In 2005, Mook managed Democrat Dave Marsden’s win for state delegate in Virginia, taking over a Republican open seat, and in 2006 he ran the Democrats’ coordinated campaign in Maryland when Martin O’Malley (D) knocked off Gov. Bob Ehrlich (R) and Benjamin Cardin (D) defeated Michael Steele (R) for the open Senate seat.

In 2007, Mook returned to presidential politics, this time for Hillary Rodham Clinton.

He started as Clinton’s state director in Nevada, which rose in prominence after the Senator’s loss in Iowa and re-emergence in New Hampshire. Clinton won Nevada’s popular vote, though Barack Obama won more delegates.

Mook shifted to Ohio for Clinton, then to Indiana. After the pressure cooker of the Clinton campaign, Mook landed in New Hampshire, in the middle of one of the most competitive Senate races in the country.

Mook first volunteered for Jeanne Shaheen in 1996 when she first ran for governor and he was still in high school, but in 2008 he managed her race and led her to victory over incumbent Sen. John Sununu (R).

“I know from the outstanding job he did running my campaign that his energy and positive attitude are limitless. He is undaunted by challenges, and his political skills are unparalleled,” Shaheen said.

She isn’t the only one impressed by Mook.

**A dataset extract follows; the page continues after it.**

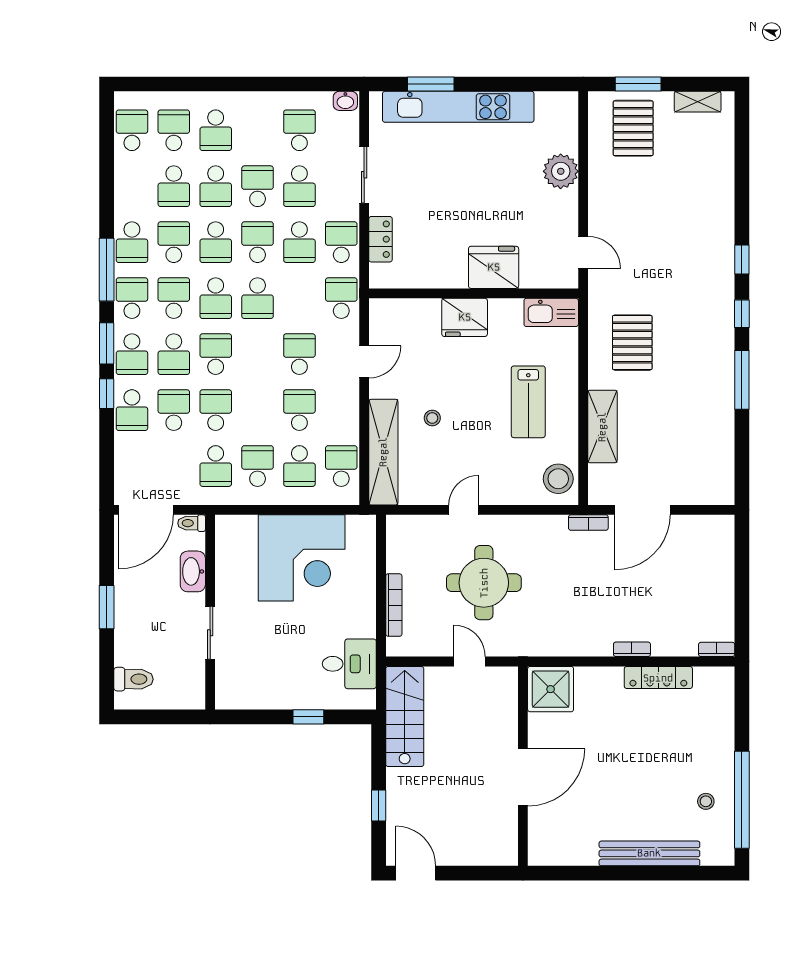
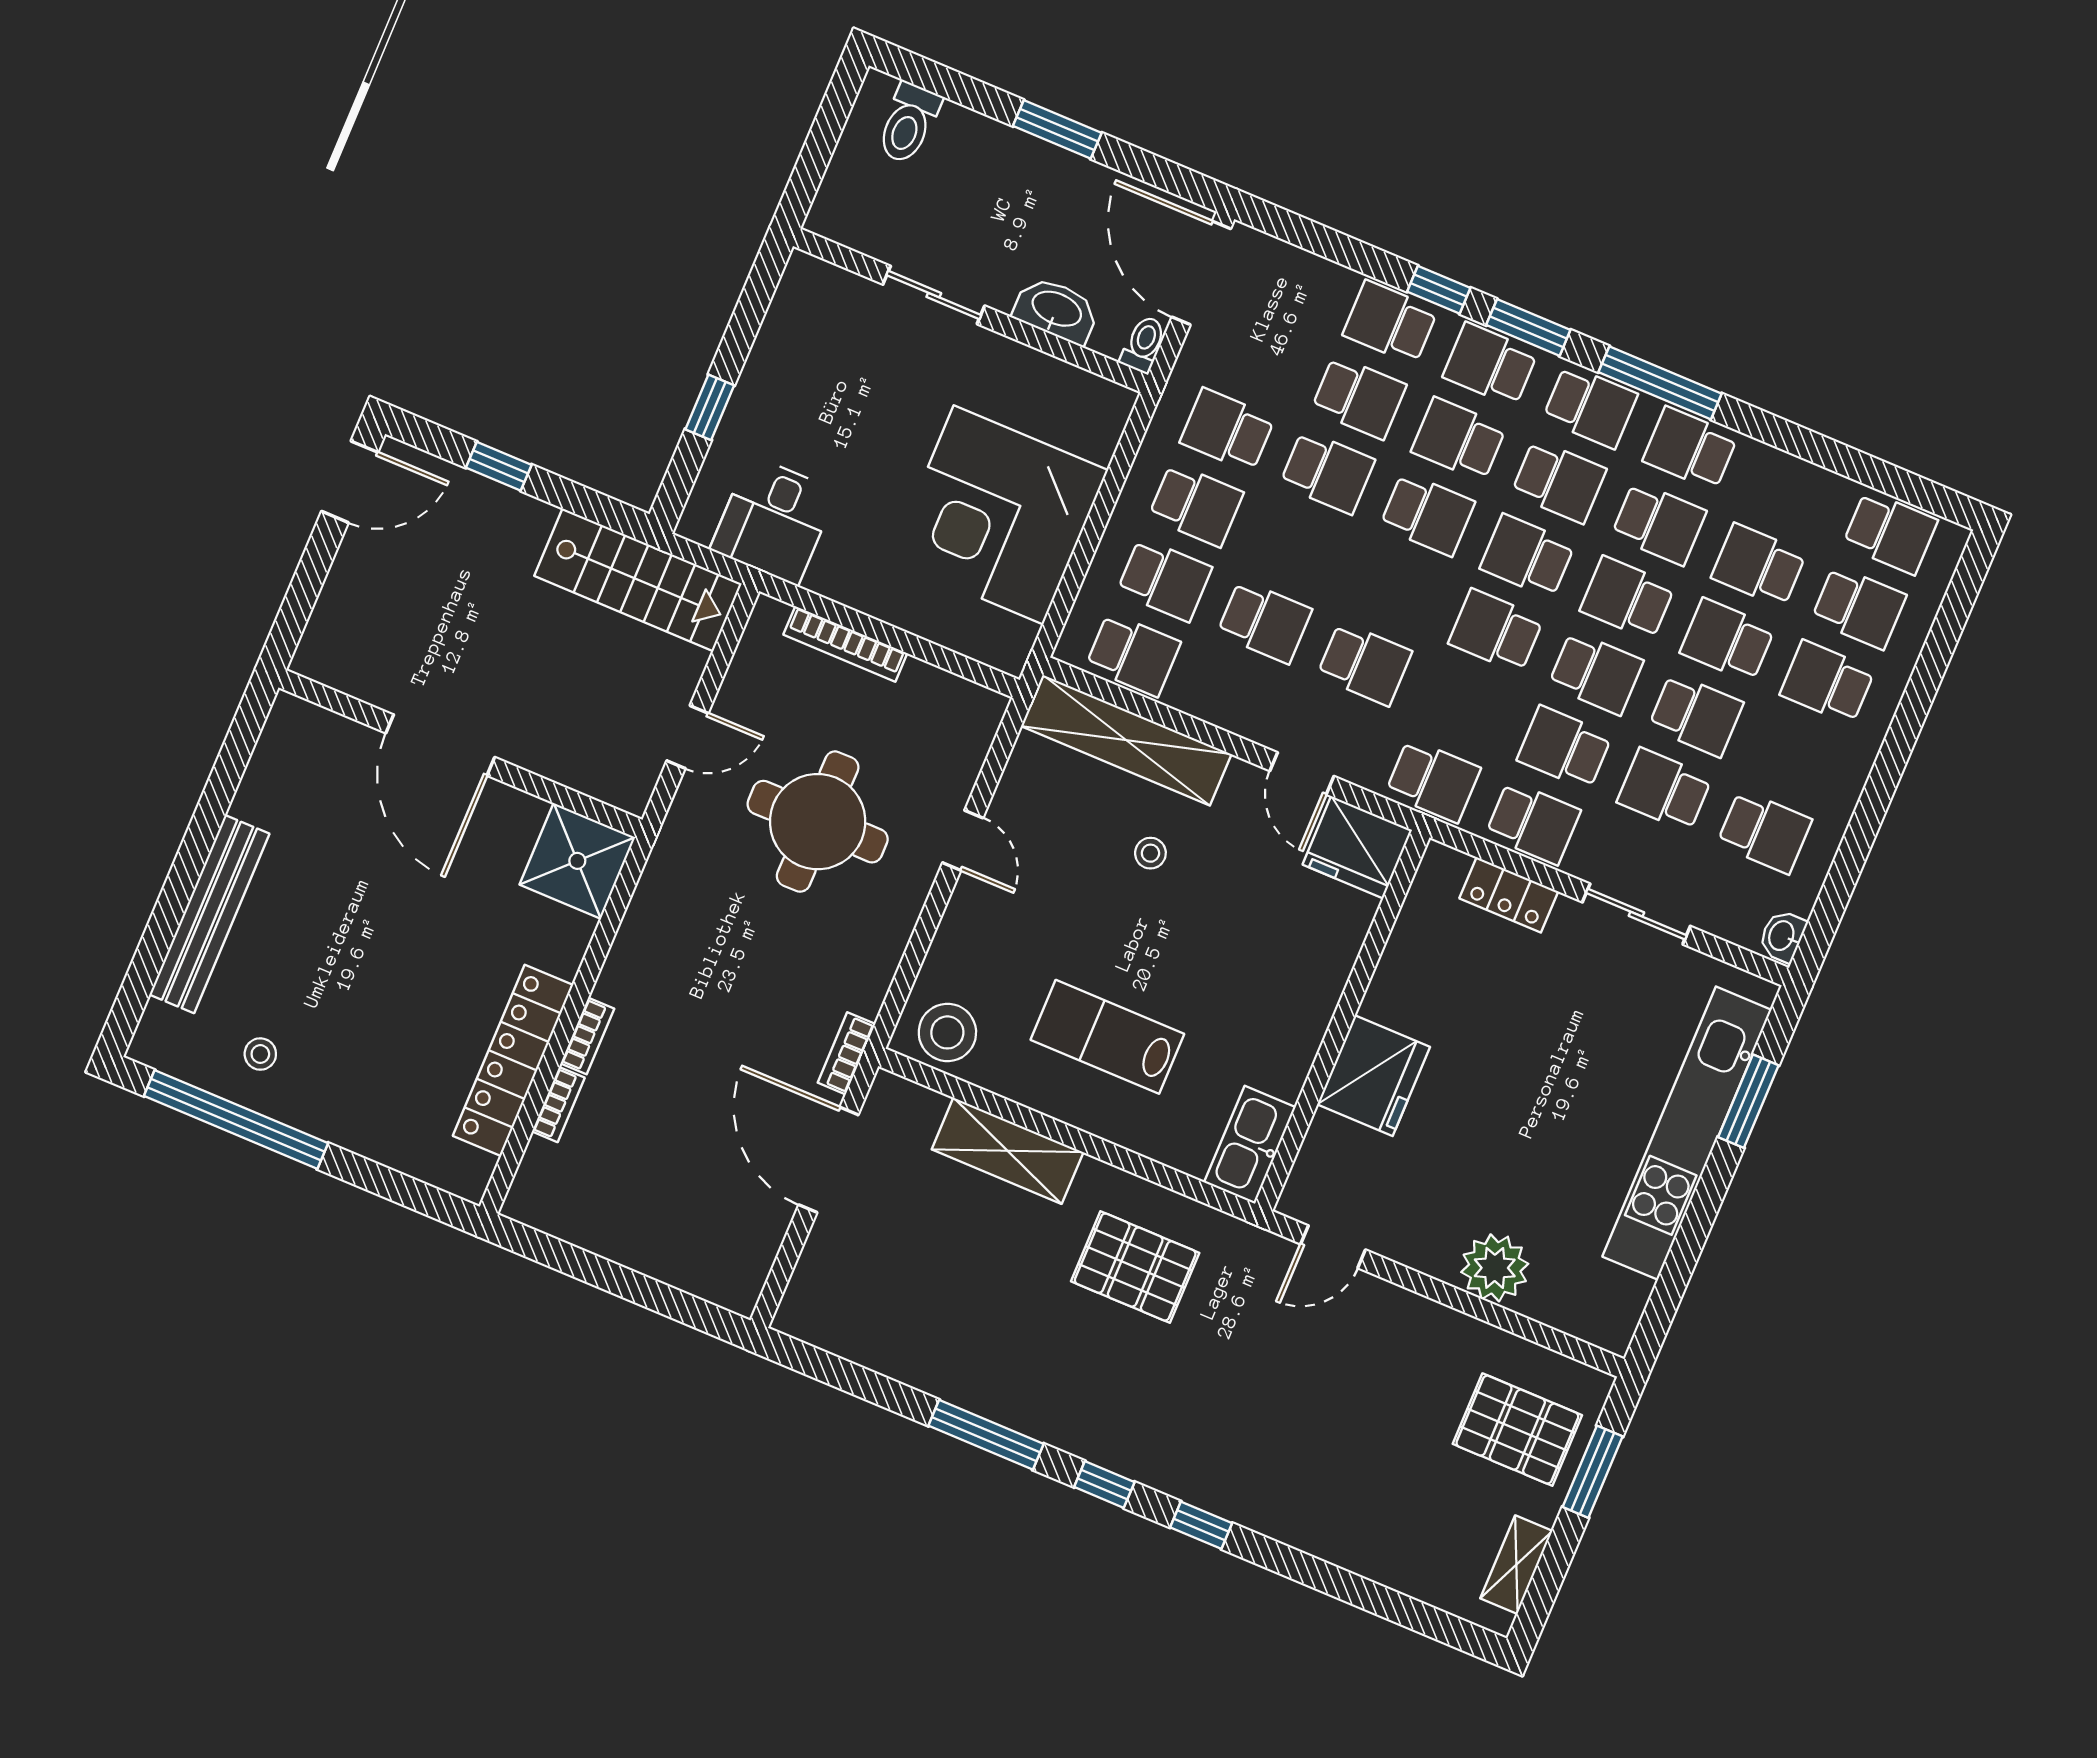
fridge: (465, 317) -> (1357, 847), moved, turned -90
school desk: (299, 466) -> (1164, 580), turned 180
bookcase: (717, 649) -> (558, 1105), moved
locker: (658, 678) -> (513, 1060), width x1.41, depth x1.21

“I’ve seen Robby in action in a lot of races. Clearly he’s the right man for the job,” DCCC Chairman Chris Van Hollen said. “He shares my view that we have to draw a sharp contrast on the issues that matter to voters.”

The Maryland Congressman hired Mook last year to be the DCCC’s political director, but after he “proved himself superbly in the specials,” Van Hollen entrusted him with the IE for the rest of the cycle. Mook directed the independent expenditures for special election victories in Pennsylvania’s 12th and New York’s 23rd, where a strong third-party candidate, Doug Hoffman, emerged to complicate the race.

Mook’s “ability to quickly change and go after Hoffman, to quickly retool, showed strong political instincts,” said Jon Vogel, the DCCC’s executive director who also ran the committee’s IE in 2008.

Vogel compared Mook’s job to running a factory, moving lots of product very quickly through a system. In this case, the product is polls, television ads and direct-mail pieces. “It’s a nerve-racking job,” Vogel said from experience. “Every strategic decision has a risk.”

“I try to stay out of the Beltway process bubble because what actually matters is the direction of the country, and that’s determined by who is in the majority,” Mook explained.

After working side-by-side with Vogel at the DCCC for more than a year, Mook is sequestered across South Capitol Street to the Fairchild Building and prohibited from strategizing with committee staff on dozens of campaigns.

But he won’t be alone. Van Hollen teamed him up with John Lapp, the former DCCC executive director who ran the IE in 2006 and advised as a consultant last cycle.

“It’s a tough climate and tough races, but he’s just the guy to do it,” Lapp said of Mook, whom he described as a “happy warrior” for his keen sense of humor and energy.

He’ll need both in an election cycle that seems to favor Republicans, in part because Democrats no longer have the common enemy of President George W. Bush.

“We’re running against a lot of very different candidates,” Mook said.